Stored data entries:
*** Block opens ***
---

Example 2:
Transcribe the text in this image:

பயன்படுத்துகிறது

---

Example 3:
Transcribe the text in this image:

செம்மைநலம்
*** Block closes ***
What to do.
Transcribe the data above in full, exactly.

Reply.
---

Example 2:
Transcribe the text in this image:

பயன்படுத்துகிறது

---

Example 3:
Transcribe the text in this image:

செம்மைநலம்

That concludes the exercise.